Tuesday, December 27, 2011

Strange In the Right Way

I consider much of my poetry to be odd, weird, strange.  I try to write about unusual things in unusual ways.  What the problem is is that my work is not fragmented enough in form; I use solid blocks of text, stanzas that don't break up into chaos.  Nothing that's elliptical, no cut off phrases, no fill in the blanks for the readers.  I would like to write in a more modern way, for example like a writer for Jubilat or Fence, but I'm apparently too tight.  Maybe in the end I'm a conventional poet, who isn't trying things that's any different from James Tate or Charles Simic.  If I wrote "autobiographical verse," more based in the real world, I might have more markets that would be interested in my work.  But I don't, or don't do that well.  Sometimes I think my writing is stuck in the middle of two poles and that makes publishing more difficult.  On the other hand, I may have my "distinctive voice," as a teacher once told me, and eventually that will get me through.  I wonder if anyone else struggles with the type of poetry they write and what they aspire to create (or at least would like to try).

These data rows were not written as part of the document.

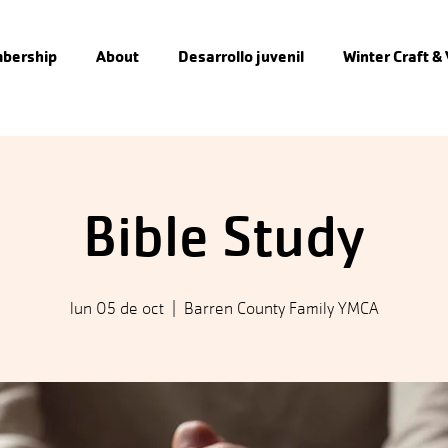
bership
About
Desarrollo juvenil
Winter Craft &
Bible Study
lun 05 de oct
  |  
Barren County Family YMCA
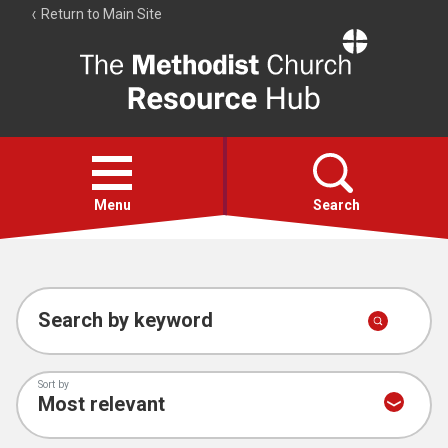
Return to Main Site
The
Resource
Hub
Open
menu
Menu
Search
Account
Collections
Search by keyword
Sort by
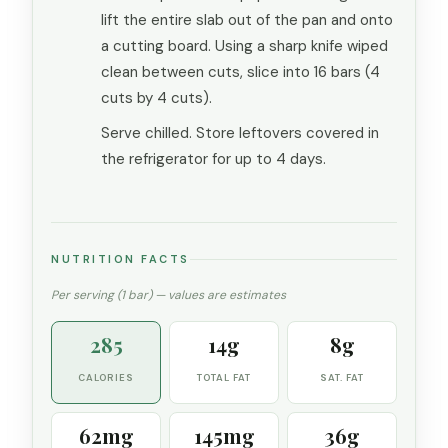
lift the entire slab out of the pan and onto
a cutting board. Using a sharp knife wiped
clean between cuts, slice into 16 bars (4
cuts by 4 cuts).
Serve chilled. Store leftovers covered in
the refrigerator for up to 4 days.
NUTRITION FACTS
Per serving (1 bar) — values are estimates
285
14g
8g
CALORIES
TOTAL FAT
SAT. FAT
62mg
145mg
36g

Thursday, December 8, 2011

Waiting for the Rejections

I'm getting better at the rejection game.  I open my e-mail daily and one or two a week usually pop up.  It used to be a rejection could get me down for the whole day.  But now I'm taking them easier (at least right now).  In any case the point is to keep going, no matter what, and to take heart by "good rejections," of editors who have some kind words to say but can't quite accept the poems.  A really good journal had some nice things to say recently, so maybe that's what's getting me through the other rejections.  Some say surviving rejections is a big part of being a writer.  I don't know, maybe that's true.  At the moment I just keep writing, keep sending, and keep hoping for something good.